In her must-read post, Maha, who is our Global Voices Online author for Sudan, recounts:
During my first detention, I faced 4 hours of emotional abuse. One interrogator said to me: “Take a good look at the window, this will be the last time you ever see the sun.” Another told me that I was going to be transferred to women’s prison without anyone as much as looking at my file. That’s how dangerous they deemed me to be.
Maha is a member of Girifna, a non-violent resistance movement made up of Sudanese university graduates, whose name translates to “we are fed up.” The group states that its aim is to overthrow the ruling National Congress Party, which governs Sudan, and hopes to develop a shared vision for a national agenda, which will steer their country forward.

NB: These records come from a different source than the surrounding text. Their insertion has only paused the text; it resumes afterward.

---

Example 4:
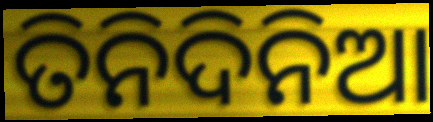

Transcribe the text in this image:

ତିନିଦିନିଆ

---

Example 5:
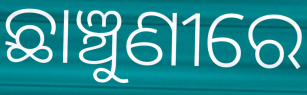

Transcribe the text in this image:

ଛାଞ୍ଚୁଣୀରେ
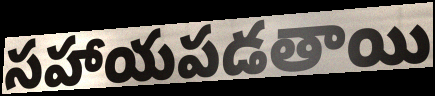
సహాయపడతాయి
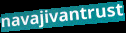
navajivantrust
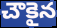
చౌకైన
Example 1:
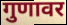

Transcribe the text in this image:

गुणावर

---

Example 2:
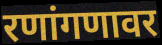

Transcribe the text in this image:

रणांगणावर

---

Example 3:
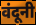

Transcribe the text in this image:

वंदूनी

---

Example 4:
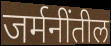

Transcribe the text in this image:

जर्मनींतील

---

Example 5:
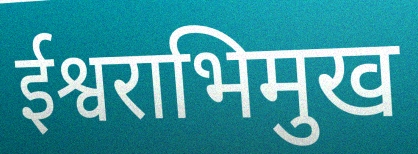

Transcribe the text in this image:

ईश्वराभिमुख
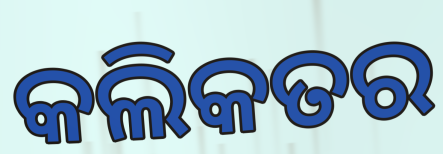
କଲିକତର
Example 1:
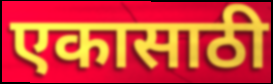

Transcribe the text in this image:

एकासाठी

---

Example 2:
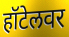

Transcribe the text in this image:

हॉटेलवर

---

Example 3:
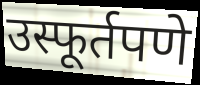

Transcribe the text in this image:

उस्फूर्तपणे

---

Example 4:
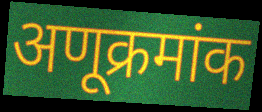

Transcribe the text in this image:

अणूक्रमांक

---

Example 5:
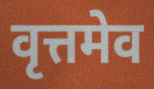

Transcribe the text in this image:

वृत्तमेव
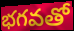
భగవతో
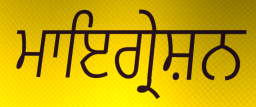
ਮਾਇਗ੍ਰੇਸ਼ਨ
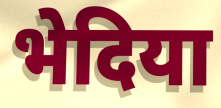
भेदिया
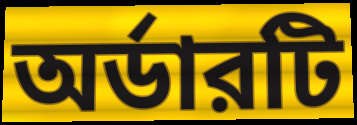
অর্ডারটি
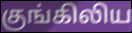
குங்கிலிய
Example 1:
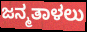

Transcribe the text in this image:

ಜನ್ಮತಾಳಲು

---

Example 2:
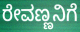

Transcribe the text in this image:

ರೇವಣ್ಣನಿಗೆ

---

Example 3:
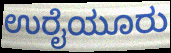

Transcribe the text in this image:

ಉರೈಯೂರು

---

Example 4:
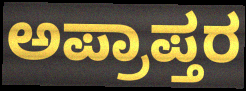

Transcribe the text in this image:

ಅಪ್ರಾಪ್ತರ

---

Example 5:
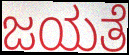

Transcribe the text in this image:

ಜಯತೆ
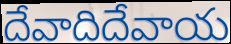
దేవాదిదేవాయ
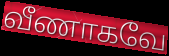
வீணாகவே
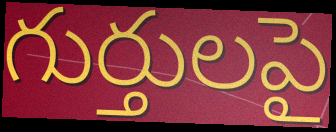
గుర్తులపై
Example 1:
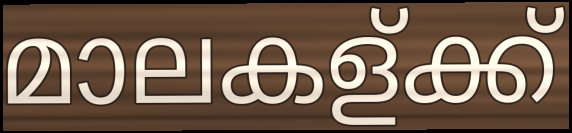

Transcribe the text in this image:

മാലകള്ക്ക്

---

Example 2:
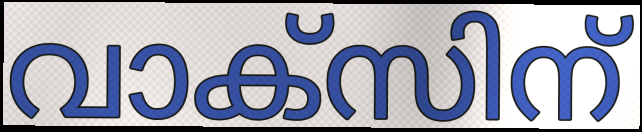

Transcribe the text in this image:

വാക്സിന്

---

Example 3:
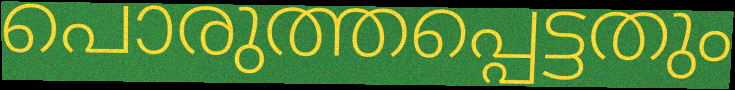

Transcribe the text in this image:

പൊരുത്തപ്പെട്ടതും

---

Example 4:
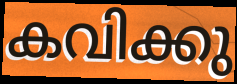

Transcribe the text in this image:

കവിക്കു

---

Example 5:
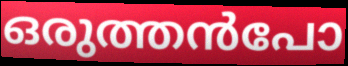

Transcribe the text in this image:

ഒരുത്തൻപോ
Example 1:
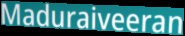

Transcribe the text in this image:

Maduraiveeran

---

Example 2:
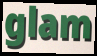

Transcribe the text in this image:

glam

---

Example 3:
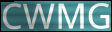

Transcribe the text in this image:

CWMG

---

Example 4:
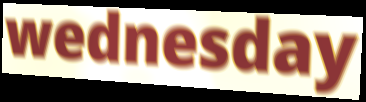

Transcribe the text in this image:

Their Twitter account is available here and is used to spread information about the on-going revolution in Sudan.
Demonstrations started in the Sudanese capital Khartoum last month, after the government announced spending cuts and other austerity measures. And unlike other countries, the protests, which continue today, are under-reported.

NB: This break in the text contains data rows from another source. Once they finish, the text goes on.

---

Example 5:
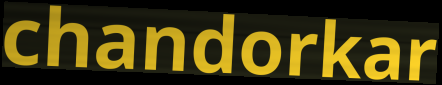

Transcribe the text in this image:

chandorkar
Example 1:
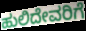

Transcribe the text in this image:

ಹುಲಿದೇವರಿಗೆ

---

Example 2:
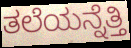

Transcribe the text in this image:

ತಲೆಯನ್ನೆತ್ತಿ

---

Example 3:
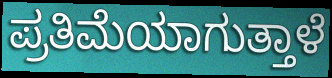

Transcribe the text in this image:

ಪ್ರತಿಮೆಯಾಗುತ್ತಾಳೆ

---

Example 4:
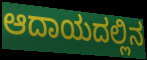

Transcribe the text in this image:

ಆದಾಯದಲ್ಲಿನ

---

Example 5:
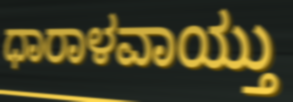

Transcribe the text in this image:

ಧಾರಾಳವಾಯ್ತು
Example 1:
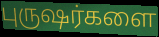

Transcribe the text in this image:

புருஷர்களை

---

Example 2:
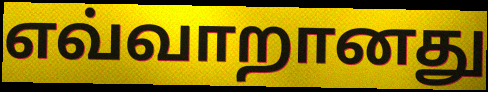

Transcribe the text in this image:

எவ்வாறானது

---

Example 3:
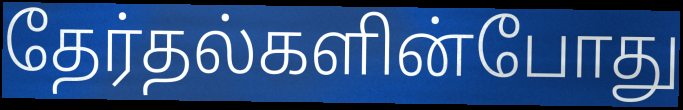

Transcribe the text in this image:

தேர்தல்களின்போது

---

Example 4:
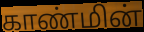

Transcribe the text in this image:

காண்மின்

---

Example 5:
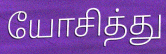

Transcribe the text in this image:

யோசித்து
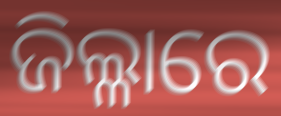
ଜିଲ୍ଳାରେ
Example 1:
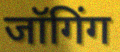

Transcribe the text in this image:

जॉगिंग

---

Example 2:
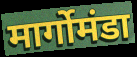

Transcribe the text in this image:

मार्गोमंडा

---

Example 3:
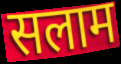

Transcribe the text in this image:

सलाम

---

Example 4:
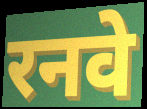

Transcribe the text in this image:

रनवे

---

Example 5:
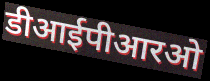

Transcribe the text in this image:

डीआईपीआरओ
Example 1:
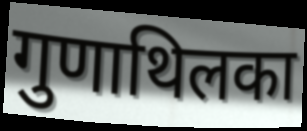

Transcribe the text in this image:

गुणाथिलका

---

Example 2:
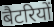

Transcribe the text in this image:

बैटरियों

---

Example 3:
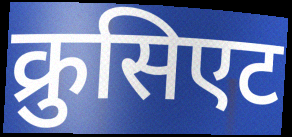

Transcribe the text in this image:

क्रुसिएट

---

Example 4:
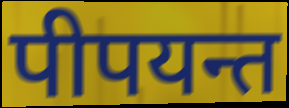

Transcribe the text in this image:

पीपयन्त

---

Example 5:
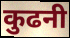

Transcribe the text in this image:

कुढनी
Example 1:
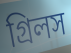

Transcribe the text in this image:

গ্রিলস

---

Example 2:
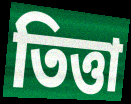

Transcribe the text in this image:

তিত্তা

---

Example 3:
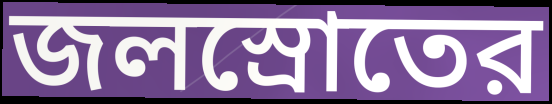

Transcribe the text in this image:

জলস্রোতের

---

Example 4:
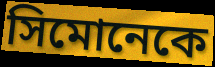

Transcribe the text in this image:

সিমোনেকে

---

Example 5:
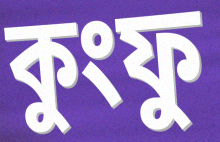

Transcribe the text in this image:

কুংফু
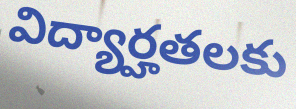
విద్యార్హతలకు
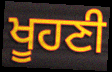
ਖੂਹਣੀ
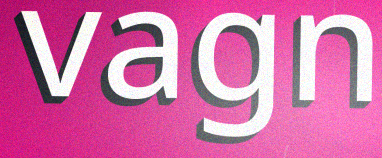
vagn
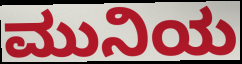
ಮುನಿಯ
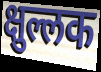
क्षुल्लक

Maha’s second day of interrogation lasted a grueling 11 hours. She describes them:
I was threatened, blackmailed, insulted, emotionally abused and psychologically tortured. They had my laptop and they told me they had access to all my photos; and that they would use them if they sensed I’m causing any trouble. I was also told that they could easily make me lose my job. “You have nice pictures on your phone”, one guy said to me. “You have a lot of fans,” he added. The same guy was browsing through the photos on my laptop. He saw a picture of me and my best friend hugging. He then asked me if I was a lesbian.
Her third day’s interrogation lasted for two hours. After her questioning, Maha says:
They made me sign a statement pledging that I will not take part in any Girifna activities, citing that if I do, I will be subjected to trial under the security law. They made my dad sign the same statement. They gave me back my phone and other items, but said that they will keep the two laptops for “further investigation”. I claimed them back a short while ago.
She also reminds us:
Among those still detained for weeks are Boshi, who was also arrested earlier this year, Usamah Ali, a prominent citizen journalist and a Twitter microcelebrity, Girifna members Mohamed Izzelden and Rashida Shamseldin and many, many others. They are all at risk of torture. They have sacrificed their freedoms for the sake of a free Sudan.
Mohamed Izzelden has since been released.
This post is part of our special coverage Sudan Revolts.